The consequence is that the stimulus package of President Obama, signed on 17 February 2009, will have to be nationalized to bail out institutions that market forces would otherwise have creatively destroyed. Big Government will become the partner of Big Business. In essence, there is a contradiction in that government has to involve itself as the generator of bailout funds, and that entails massive borrowing from its citizens and foreign banks. In the long term, the borrowed moneys have to be returned through punitive taxation that could well destroy the preeminence of the United States in the world. Americans are spending more than they are producing. To count debt instruments and their creation as part of the Gross Domestic Product is not to the ultimate benefit of the common man. A massive redistribution of wealth to the rich continues unabated with the middle class sliding into a working-class status with uncertain future incomes and outcomes.

John Rawls advocated maximizing the minimum rewards to the most disadvantaged in society or the world. Marx can come to his assistance in this instance.
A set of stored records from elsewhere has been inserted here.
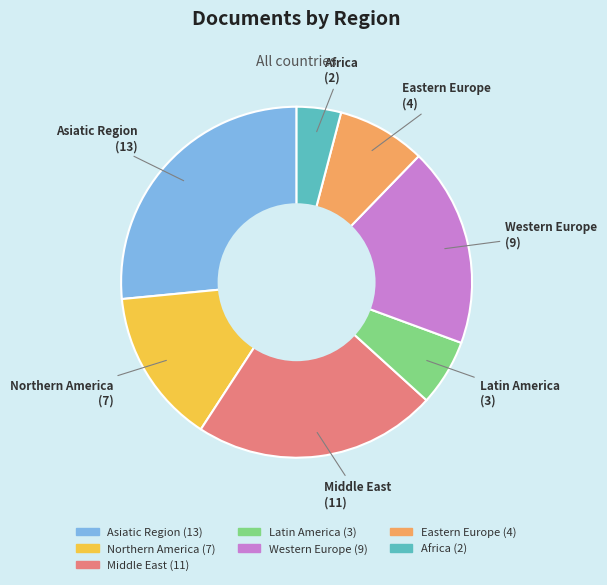

Does Eastern Europe represent more than half of the total?

No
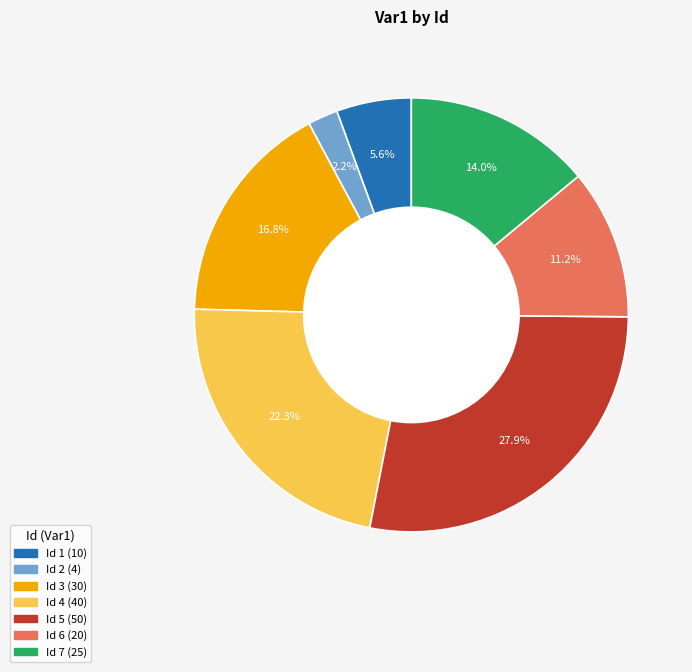

Is there a majority slice in this chart?

No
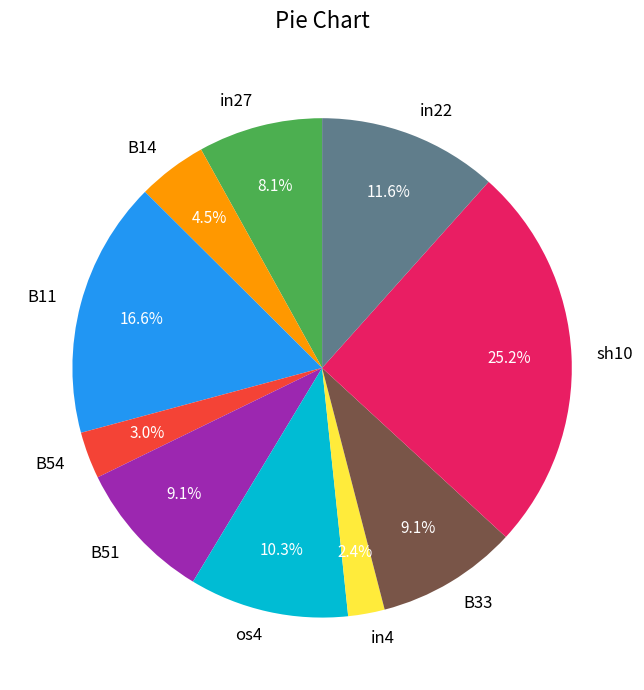

Which slice is the smallest?

in4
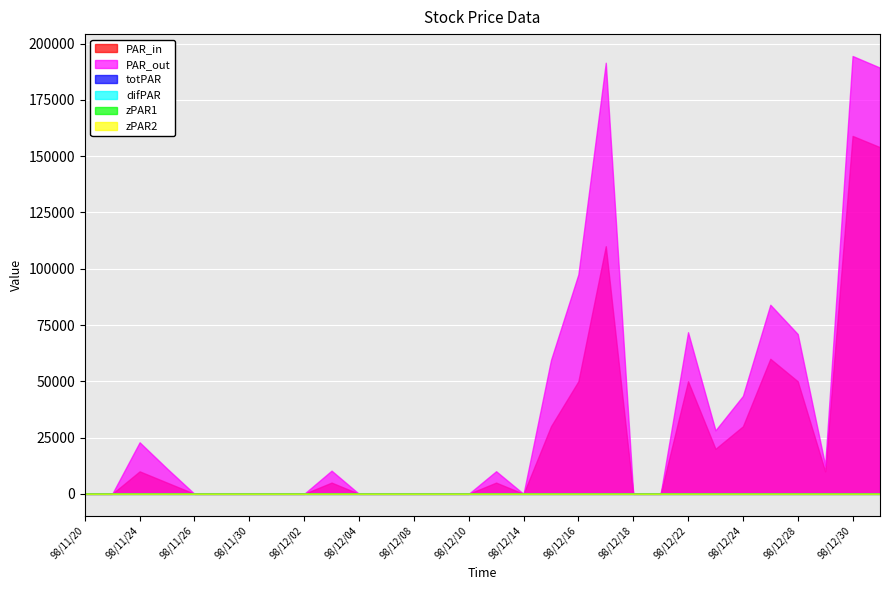

What is the greatest value displayed?

194500.0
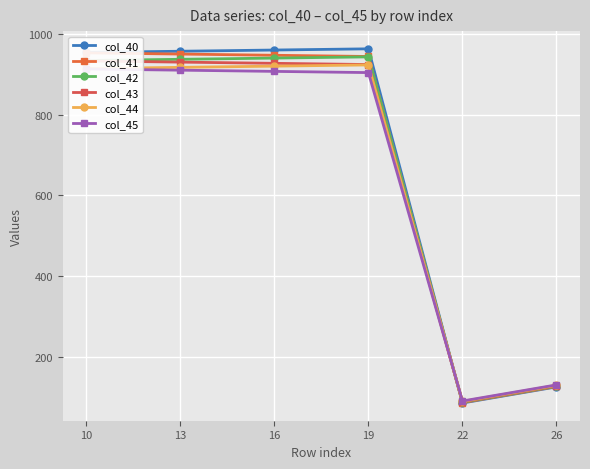

Reading right to left, list all the values displayed in this chart.

col_40: 125.0	85.0	964.0	961.0	958.0	955.0
col_41: 126.0	86.0	945.0	948.0	951.0	954.0
col_42: 127.0	87.0	944.0	941.0	938.0	935.0
col_43: 128.0	88.0	925.0	928.0	931.0	934.0
col_44: 129.0	89.0	924.0	921.0	918.0	915.0
col_45: 130.0	90.0	905.0	908.0	911.0	914.0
The contradiction is that the U.S. economy, with its tax laws tilted toward the most advantaged, maximizes the gains of the rich by guaranteeing their profits and subsidizing their risks. More than ever before in the history of the country, the poor get poorer and the middle class is bloodied by increases in the burden of taxation, while their salaries stagnate. They work more hours per week than ever for less relative salary and benefits. In the current crisis, the value of their homes has been devalued with mortgages exceeding market prices. There is a crisis of liquidity. The purchasing power of the middle class has dwindled with no prospects in sight to recapture the self-respect of property owners from the good old postwar days through the Clinton presidency, despite President Obama’s stimulus package. The crash in the value of technology firms, the stock market meltdown, and the housing crisis can be magnified in terms of harm done internationally. Third and fourth world countries suffer disproportionately, mainly because of a lack of natural resources, IT networks, human capital, and democratic institutions to protect human and property rights. The industrial countries exploit weaker countries because their labor and natural resources are cheaper. The war in Iraq was not about weapons of mass destruction, but rather encompassed the ignominy of oil diplomacy, particularly as it affected the Bush dynasty and its wish to protect the source of its ill-gotten wealth in black gold.
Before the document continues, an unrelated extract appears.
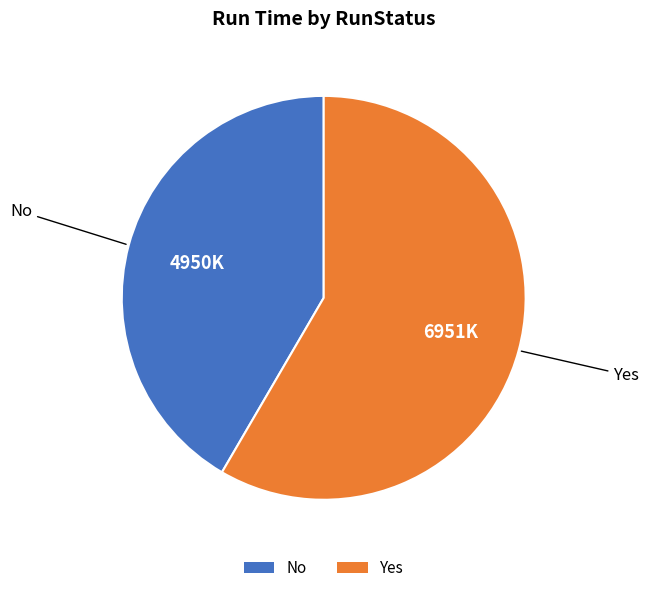

Combined, do No and Yes account for over 50%?

Yes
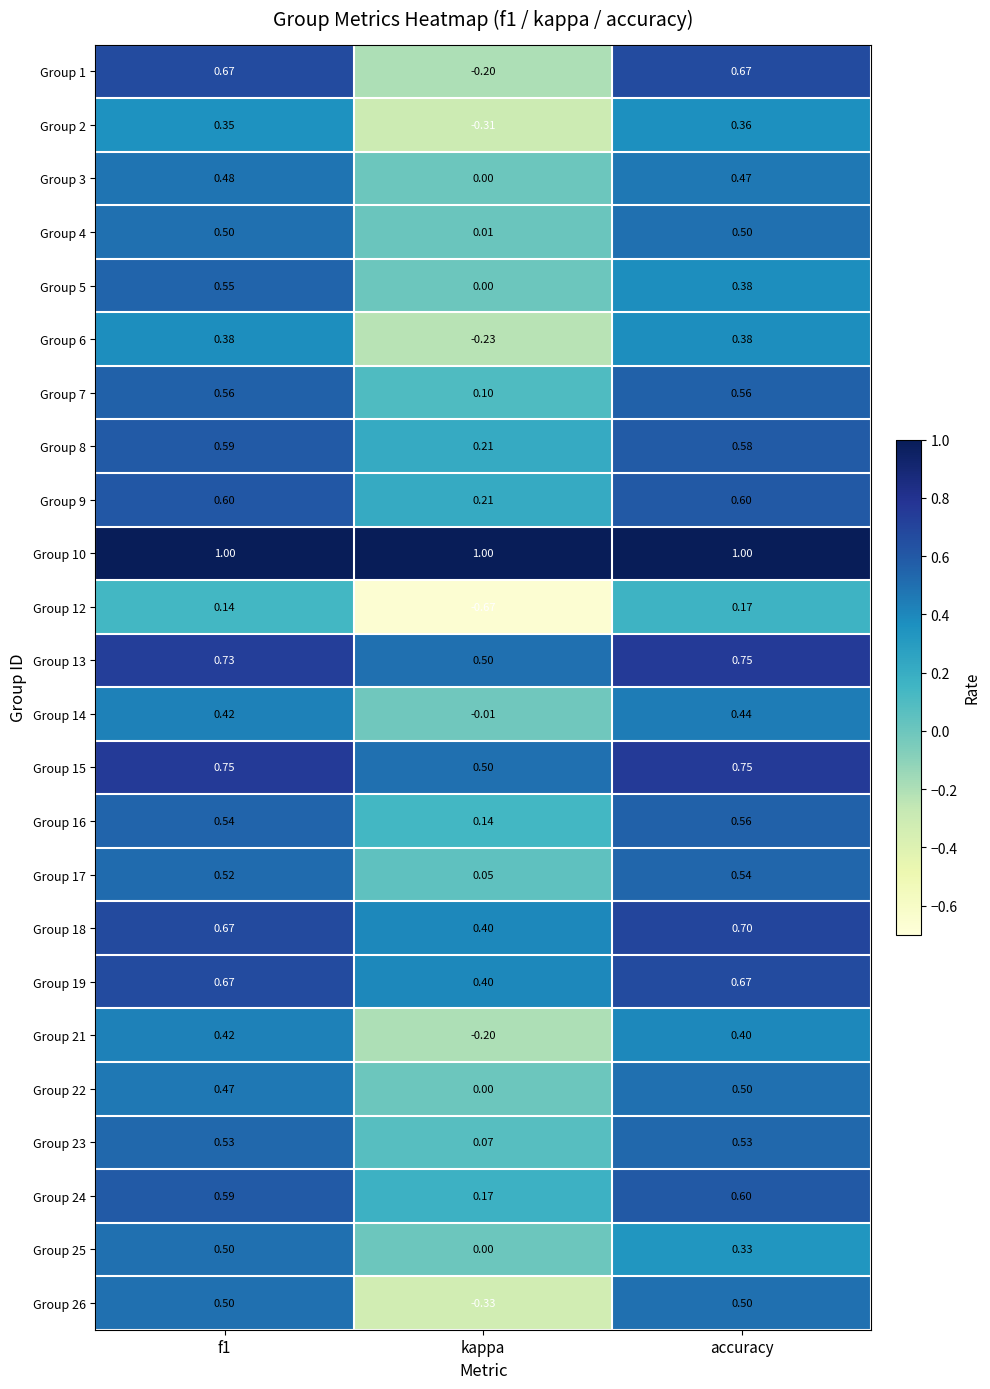

At which label does Group 18 reach its minimum?

kappa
There are other facets of globalization such as trading around the clock, an ecology movement concerned with global warming, animal rights advocacy, the human rights movement, and countless other worthwhile causes. Too, the issue of conflict resolution t has become global in nature. Any regional war can easily escalate into a world war because the United States has commitments and military alliances because of interlocking interests around the globe. The United States has stretched itself beyond its productive capacity so that its commitments could bankrupt it as seen in trade and budget deficits, and the devaluation of the dollar as global currency by competitors in the European Union, China, India, Brazil, and Japan. For example, Great Britain and the Netherlands, two former great powers, saw their power decline not because of military defeats, but because of decline in moral leadership in economics and politics, where the political class invested in conspicuous consumption, not modernization of the capital infrastructure to keep a competitive advantage. These two world players basically bankrupted themselves. Too, their imperial ventures cost more to maintain administratively than was monetarily profitable through naked exploitation.

The strong point of the U.S. economy is in information technology, in which it still maintains preeminence. Its very success in producing the technology will be its undoing in that other nations can appropriate it for their own use free of overhead and capital costs for research and development. The United States will be less strong in both the military and economic spheres of global competition, having lost advantageous access to market goods and services.